Perundingan demi perundingan menghasilkan sebuah kesepakatan yang menghantarkan
Bangsa Moro kepada Pemerintahan Islam. Akankah terwujud?
Setelah melalui pertikaian
berdarah selama 40 tahun, dan berbagai upaya perundingan perdamaian sejak tahun
1996, akhirnya dalam Perundingan Perdamaian putaran ke-32 antara Panel Perunding
Pemerintah Filipina dan Panel Perunding MILF (Front Pembebasan Islam Moro) di
Kuala Lumpur (pada tanggal 2-7 ktiober 2012), akhirnya telah berhasil
disepakati satu framework of Agreement atau “Kerangka
Persetujuan”.
Demikian terungkap dalam
konferensi pers di secretariat PP Muhammadiyah, Jl. Menteng Raya No. 62,
Jakarta-Pusat, Selasa (9/10) siang. Hadir dalam jumpa tersebut, Ketua Umum PP
Muhammadiyah Din Syamsudin, Sudibyo Markus (Wakil Ketua Hubungan Internasional
PP Muhammadiyah), Rifqi Muna (Litbang), dan Rudi Iskandar.
Keberhasilan mencapai
kesepakatan perdamaian dalam perundingan damai putaran ke-32 yang berakhir pada
Ahad siang dan dipimpin oleh fasilitator Tengku Dato Abdul Ghaffar dari Kantor
Perdana Menteri Malaysia. Atas kesepakatan itu, disampaikan secara luas ke
dunia internasional oleh Presiden Filipina Benigno Aquino, pada hari Ahad itu
juga, langsung dari Istana Malacanang di Manila.
Kesepakatan damai yang
dicapai pada hari Ahad di Kuala Lumpur tersebut dapat tercapai berkat komitmen
dari berbagai pihak, sejak dari Presiden Aquino sendiri yang telah bersedia
langsung bertemu secara rahasia dengan Ketua MILF Murad Ibrahim di Tokyo pada
tanggal 4 Agustus 2011. Sikap saling memberi dan menerima dari kedua Panel
Perunding dari Pemerintah Filipina yang dipimpin oleh Mervic Leonen dan Panel
Perunding MILF yang dipimpin Muhagher Iqbal.

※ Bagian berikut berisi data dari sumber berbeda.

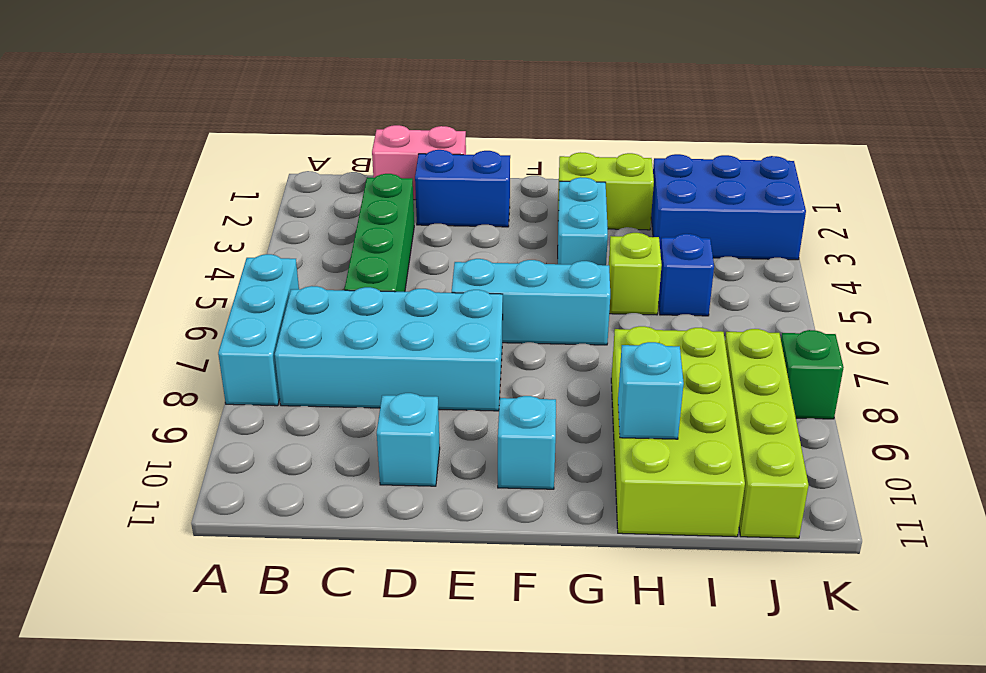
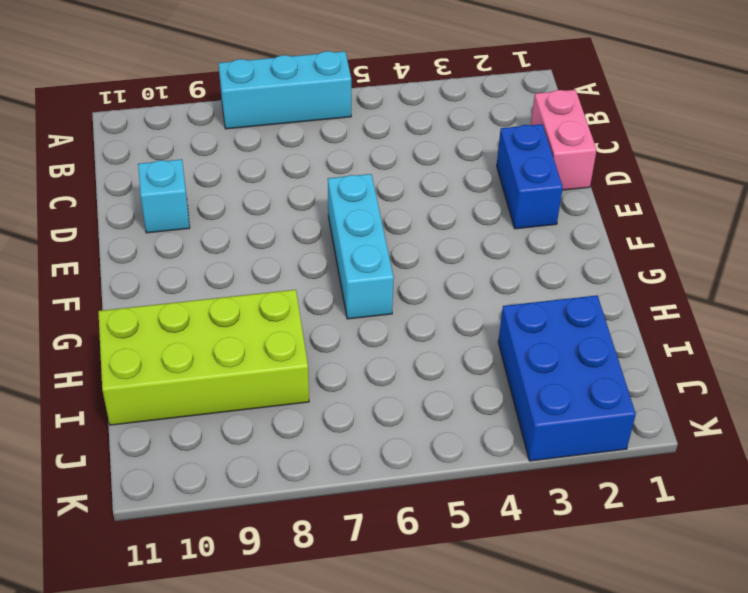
none -> cyan 2x4 brick [275,286,503,411]
none -> green 1x4 brick [345,174,414,292]
none -> cyan 1x1 brick [498,396,556,489]

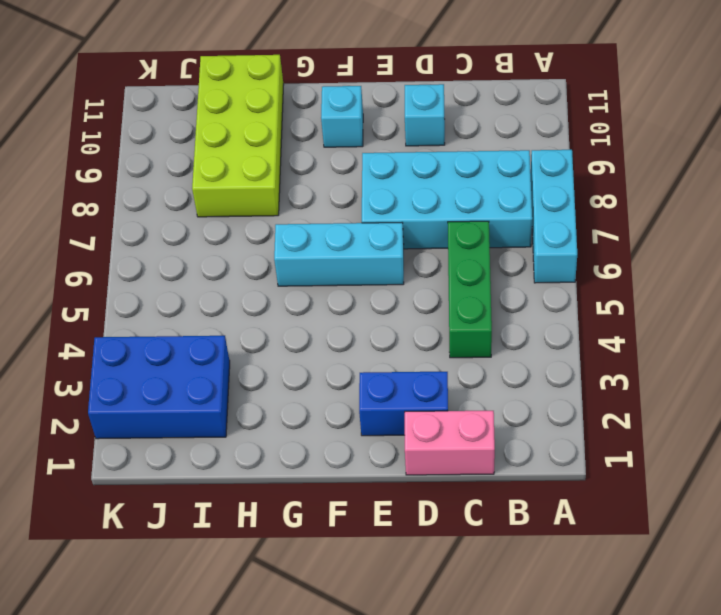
green 1x3 brick [448,221,492,358] -> green 1x4 brick [345,174,414,292]
none -> lime 1x2 brick [558,152,654,230]
none -> cyan 1x2 brick [558,177,608,265]
none -> lime 1x1 brick [609,233,662,315]

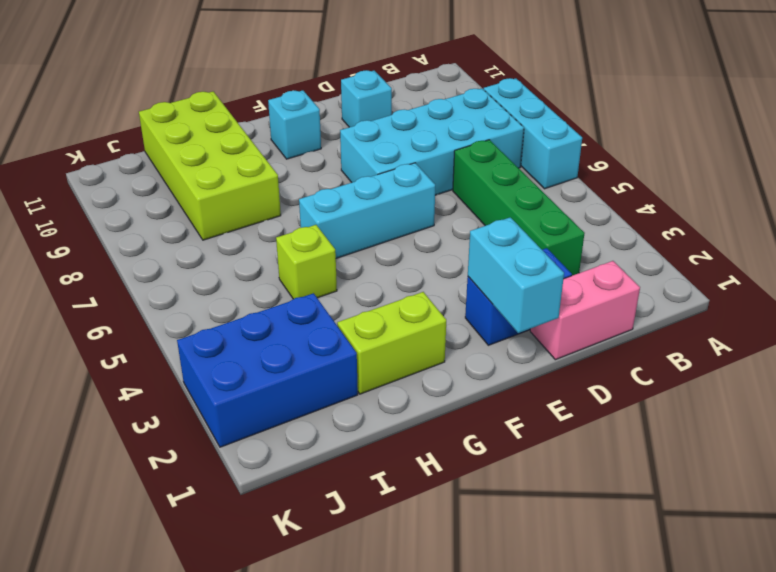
cyan 1x2 brick [468,217,564,333] -> cyan 1x2 brick moved to [558,177,608,265]
none -> blue 1x1 brick [659,234,714,316]
none -> lime 1x4 brick [725,329,809,538]
none -> green 1x1 brick [781,330,844,419]

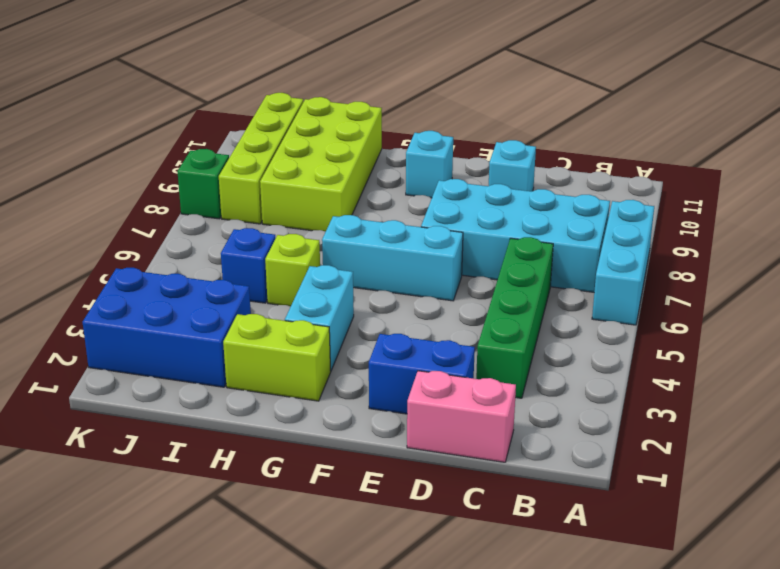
none -> cyan 1x1 brick [618,342,684,439]

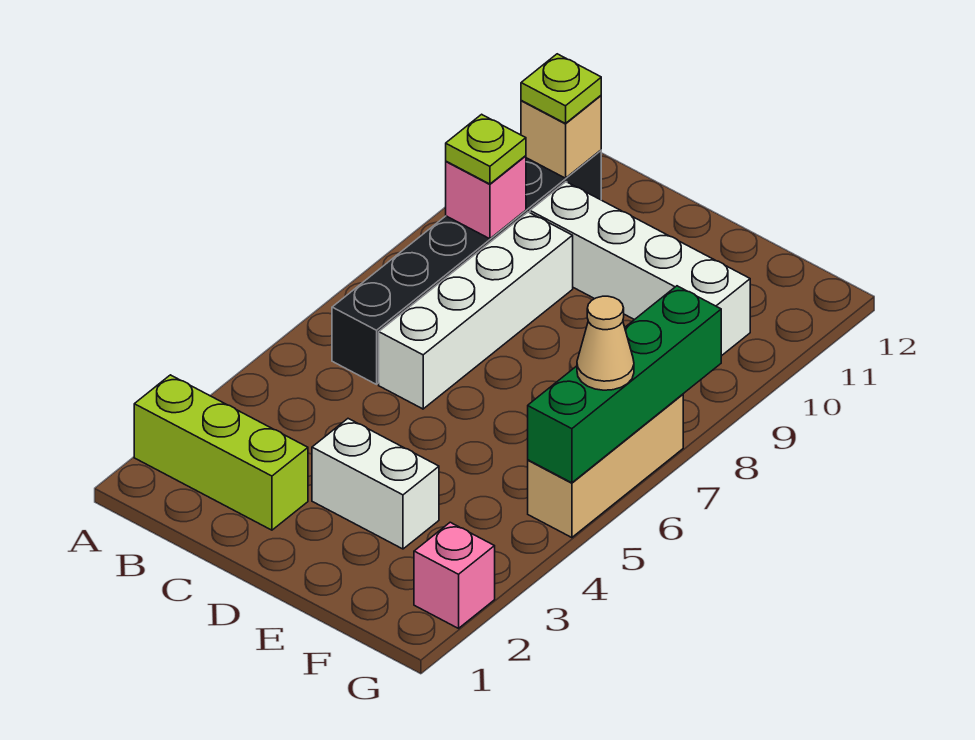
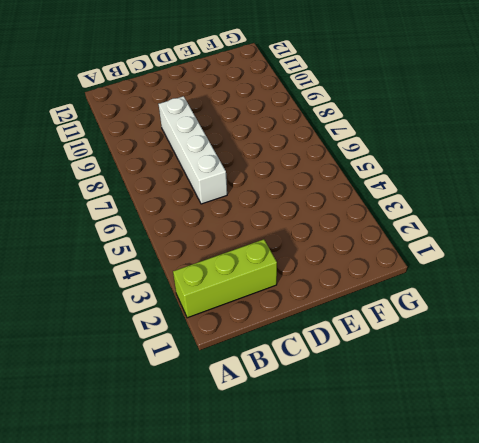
none -> black 1x6 brick [332,150,601,384]
none -> white 1x4 brick [530,182,750,356]
none -> white 1x2 brick [312,419,439,549]

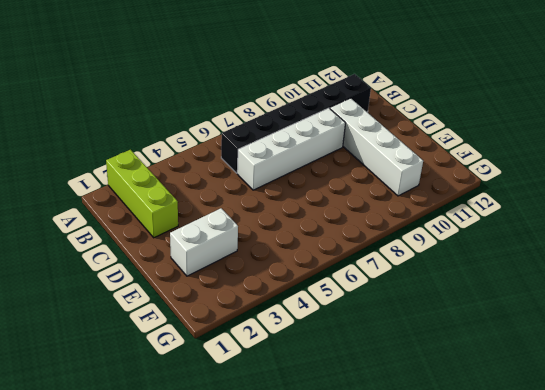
white 1x2 brick [170,208,238,276] -> white 1x2 brick turned to [312,419,439,549]
none -> pink 1x1 brick [414,522,495,628]
none -> tan 1x3 brick [528,394,683,538]
none -> pink 1x1 brick [446,156,526,239]

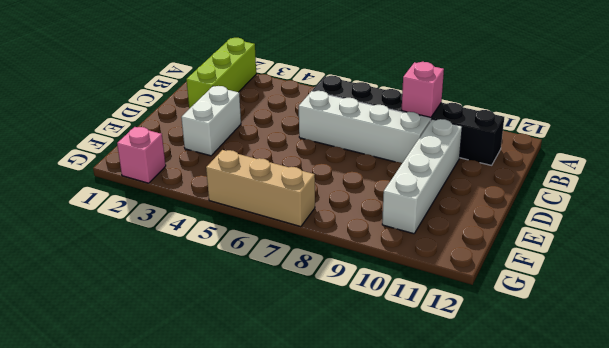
none -> tan 1x1 brick [521,96,601,178]
none -> green 1x4 brick [528,286,721,483]
none -> lime 1x1 plate [446,114,526,184]

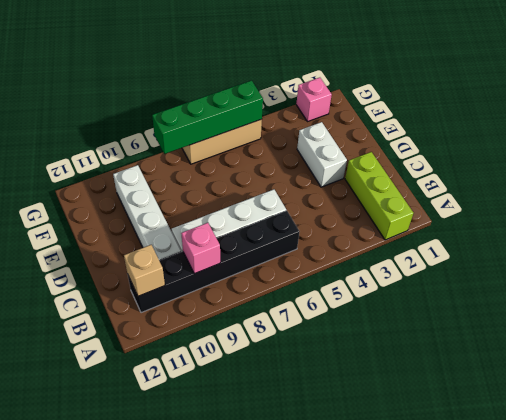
none -> lime 1x1 plate [446,114,526,184]
none -> lime 1x1 plate [521,54,601,123]
none -> tan 1x1 cone [577,296,634,390]

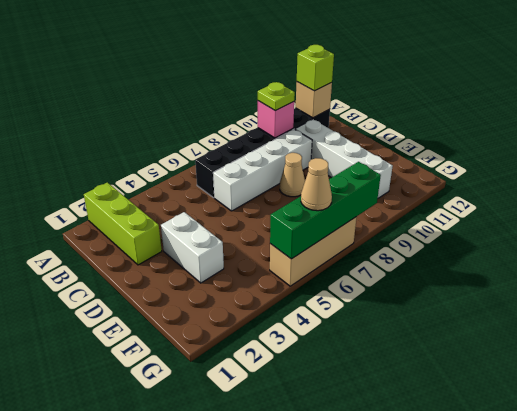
lime 1x1 brick [297,45,334,91] -> lime 1x1 plate [521,54,601,123]
tan 1x1 cone [280,153,305,197] -> none
none -> pink 1x1 brick [414,522,495,628]

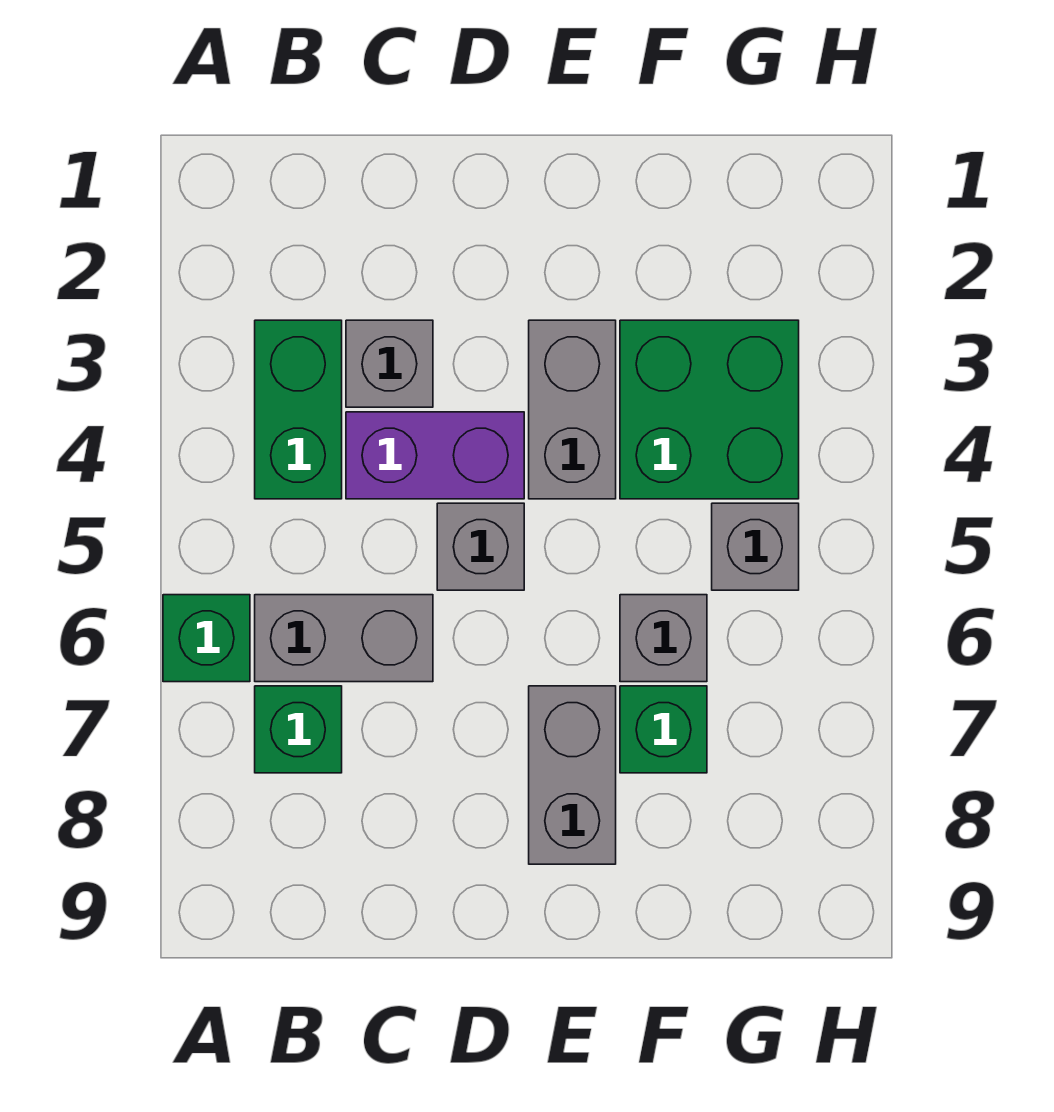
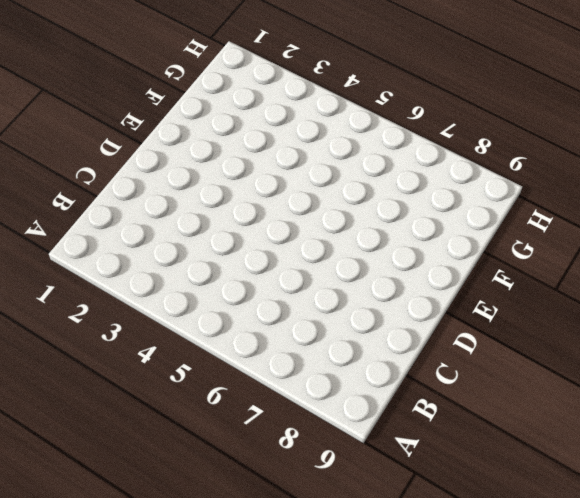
none -> green 1x1 brick [163,595,250,682]
none -> green 1x2 brick [255,320,342,499]
none -> grey 1x2 brick [255,595,433,682]

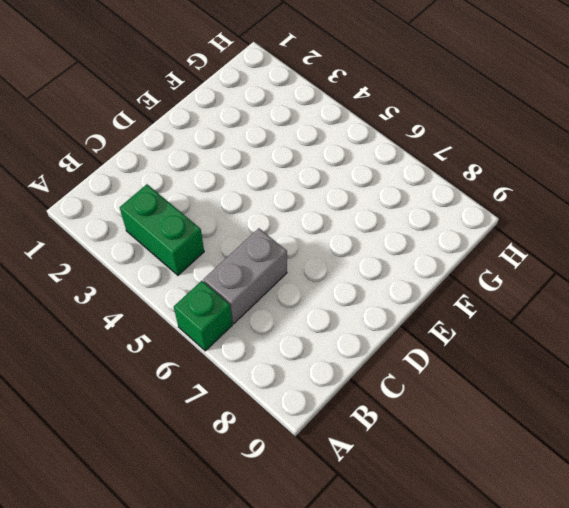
none -> green 1x1 brick [255,686,342,773]
none -> grey 1x1 brick [346,320,433,407]
none -> purple 1x2 brick [346,412,524,499]

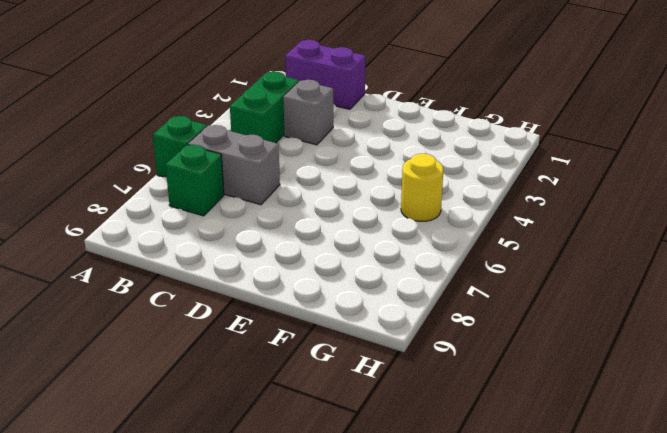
purple 1x2 brick [285,40,365,109] -> purple 1x2 brick moved to [346,412,524,499]
yellow 1x1 round brick [401,154,443,221] -> grey 1x1 brick [712,503,799,590]
none -> grey 1x1 brick [437,503,524,590]
none -> grey 1x2 brick [529,320,616,499]
none -> grey 1x2 brick [529,686,616,864]

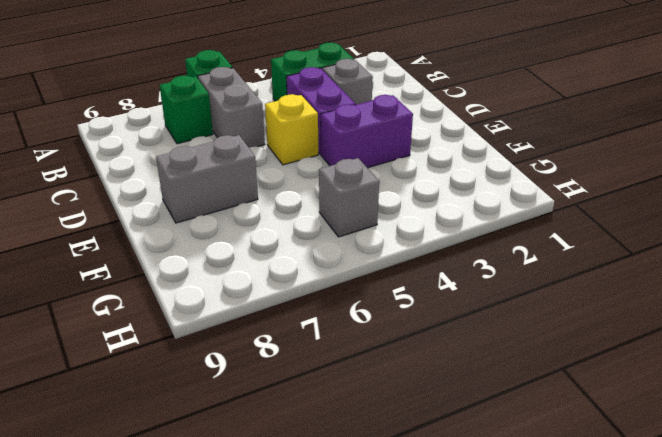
yellow 1x1 brick [265,94,318,165] -> grey 1x1 brick [437,503,524,590]
purple 1x2 brick [321,95,413,168] -> grey 1x2 brick [529,320,616,499]
none -> green 2x2 brick [620,320,799,499]
none -> grey 1x1 brick [620,595,707,682]
none -> green 1x1 brick [620,686,707,773]

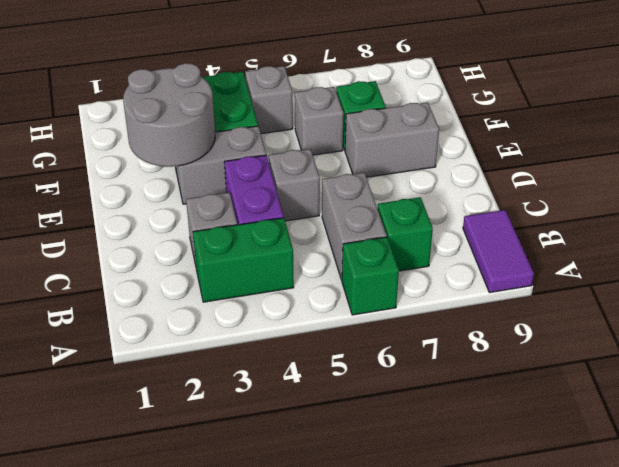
purple 1x2 tile [463,210,534,293] -> none
grey 2x2 round brick [123,63,215,167] -> none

Berkat keuletan fasilitator
Malaysia serta pendampingan dari Internasional Contact Group (ICG), dimana
Muhammadiyah merupakan salah satu anggota, disamping The Henry
Dunant Centre(Geneva), The Asia Foundation (Manila), dan Conciliation
Resource (UK) serta perwakilan dari empat negara, yakni Inggris,
Jepang, Turki, dan Saudi Arabia.
Kerangka persetujuan antara
Pemerintah Filipina dan MILF tersebut terdiri atas 9 bab, yang meliputi (I)
Pembentukan Pemerintahan Bangsa Moro, (II) Pembentukan Basic Law bagi Bangsa
Moro, (III) Political Sharing, (IV) Revenue dan Wealth Sharing, (V) Perluasan
Wilayah, (VI) Hak-hak Dasar Bangsa Moro, (VII) Pelaksanaan Mekanisme Transisi, (VIII)
Normalisasi, dan (IX) hal-hal lain.
Kesepakatan melalui “Kerangka
Persetujuan” yang berisikan berbagai kesepakatan dasar ini, lebih menguntungkan
daripada kesepakatan yang gagal pada bulan Agustus 2008, apa yang disebut Memorandum
of Agreement of the Ancestral Domain (MOA AD) yang dibatalkan oleh
Mahmakah Agung Filipia dan menyebabkan perang terbuka terbesar yang pernah
terjadi di zaman modern, yang menyisakan 900 ribu pengungsi di Mindanao.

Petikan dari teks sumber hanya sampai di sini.